Can I use this for a specific pathogen like MRSA or ESBL?
You can use it to explore scenarios, but the calculator does not include pathogen-specific parameters such as colonization duration, environmental persistence, or antibiotic class effects. For pathogen-specific planning, combine this tool with organism-specific surveillance and guidance, and consider more detailed transmission models when needed.
Arcade Mini-Game: Antimicrobial Resistance (AMR) Spread Risk Calculator Calibration Run
Use this quick arcade run to practice separating useful scenario inputs from common planning mistakes before you rely on the calculator output.
Start the game, then use your pointer or arrow keys to catch useful inputs and avoid bad assumptions.
Practical notes for data entry
If you do not have exact measurements, use ranges and run multiple scenarios. For example, if compliance is uncertain, test 70%, 80%, and 90%. If antibiotic usage is reported monthly or quarterly, convert it to the daily DDD/1000/day metric before entering it.
If the result seems surprising, check for common issues: percentages entered as fractions (e.g., entering 0.8 instead of 80), mixing facility-level and community-level data, or using contact estimates that do not match the setting (household vs. ward vs. school). Also confirm that your “baseline prevalence” is expressed as a percentage (0–100) rather than a proportion (0–1).

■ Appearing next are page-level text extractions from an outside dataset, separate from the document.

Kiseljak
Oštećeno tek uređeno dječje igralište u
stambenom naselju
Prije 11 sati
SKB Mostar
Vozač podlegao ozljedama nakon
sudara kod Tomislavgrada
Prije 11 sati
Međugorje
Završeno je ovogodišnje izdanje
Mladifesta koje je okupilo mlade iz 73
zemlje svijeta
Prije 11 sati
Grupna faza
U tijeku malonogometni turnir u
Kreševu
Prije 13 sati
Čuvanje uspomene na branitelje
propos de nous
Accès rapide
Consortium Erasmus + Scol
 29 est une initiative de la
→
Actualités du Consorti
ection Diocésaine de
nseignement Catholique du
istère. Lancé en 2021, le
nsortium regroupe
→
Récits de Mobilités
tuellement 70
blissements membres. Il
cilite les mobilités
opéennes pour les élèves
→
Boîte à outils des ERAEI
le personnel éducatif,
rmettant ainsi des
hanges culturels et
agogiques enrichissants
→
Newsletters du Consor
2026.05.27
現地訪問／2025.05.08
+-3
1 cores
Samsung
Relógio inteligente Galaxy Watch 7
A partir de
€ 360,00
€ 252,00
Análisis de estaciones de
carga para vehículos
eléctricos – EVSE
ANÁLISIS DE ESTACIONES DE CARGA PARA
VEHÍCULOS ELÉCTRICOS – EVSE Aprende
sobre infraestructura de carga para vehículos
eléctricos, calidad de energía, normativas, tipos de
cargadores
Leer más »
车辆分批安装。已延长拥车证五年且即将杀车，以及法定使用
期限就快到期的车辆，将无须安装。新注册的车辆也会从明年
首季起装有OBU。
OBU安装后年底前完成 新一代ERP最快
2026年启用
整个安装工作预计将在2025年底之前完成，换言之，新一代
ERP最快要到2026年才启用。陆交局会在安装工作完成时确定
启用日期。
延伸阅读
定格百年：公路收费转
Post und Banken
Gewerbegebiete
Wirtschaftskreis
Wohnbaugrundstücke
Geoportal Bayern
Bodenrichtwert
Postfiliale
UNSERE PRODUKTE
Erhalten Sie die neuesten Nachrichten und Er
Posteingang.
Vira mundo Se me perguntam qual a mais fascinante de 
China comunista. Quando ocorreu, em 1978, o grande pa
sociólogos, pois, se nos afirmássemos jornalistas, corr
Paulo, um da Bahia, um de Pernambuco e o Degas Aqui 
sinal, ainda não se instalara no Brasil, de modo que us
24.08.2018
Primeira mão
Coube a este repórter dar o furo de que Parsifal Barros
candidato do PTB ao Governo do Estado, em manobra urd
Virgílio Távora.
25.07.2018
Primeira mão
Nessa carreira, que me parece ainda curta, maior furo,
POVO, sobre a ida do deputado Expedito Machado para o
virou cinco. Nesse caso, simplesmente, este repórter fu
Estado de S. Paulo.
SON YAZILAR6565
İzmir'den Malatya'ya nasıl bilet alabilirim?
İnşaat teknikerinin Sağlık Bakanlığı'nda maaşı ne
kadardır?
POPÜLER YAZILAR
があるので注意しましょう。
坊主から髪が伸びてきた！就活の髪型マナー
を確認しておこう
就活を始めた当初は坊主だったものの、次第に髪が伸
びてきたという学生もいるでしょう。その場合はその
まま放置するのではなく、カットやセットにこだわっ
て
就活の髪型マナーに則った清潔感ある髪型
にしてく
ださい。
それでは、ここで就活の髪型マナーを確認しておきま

When comparing scenarios, keep your definitions stable. If you change what “contacts” means between runs (for example, switching from total contacts to only high-risk contacts), the comparison becomes less meaningful. Similarly, if infection control quality is based on an audit tool, use the same tool and scoring method across scenarios.
Plain-language summary
Antimicrobial resistance becomes more likely to spread when antibiotics are used frequently, when people have many close contacts, when infection prevention is weak, and when resistance is already common. This calculator turns those ideas into a simple score so you can test “what-if” changes. If you improve infection control or reduce unnecessary antibiotic use, the score should move downward; if contacts increase or baseline resistance rises, the score should move upward.
The most useful way to apply the calculator is to document your baseline assumptions, run a small set of alternative scenarios, and then discuss which interventions are feasible. Even if the exact percentage is not “true,” the comparison can still help prioritize actions such as stewardship, adherence support, and infection prevention improvements.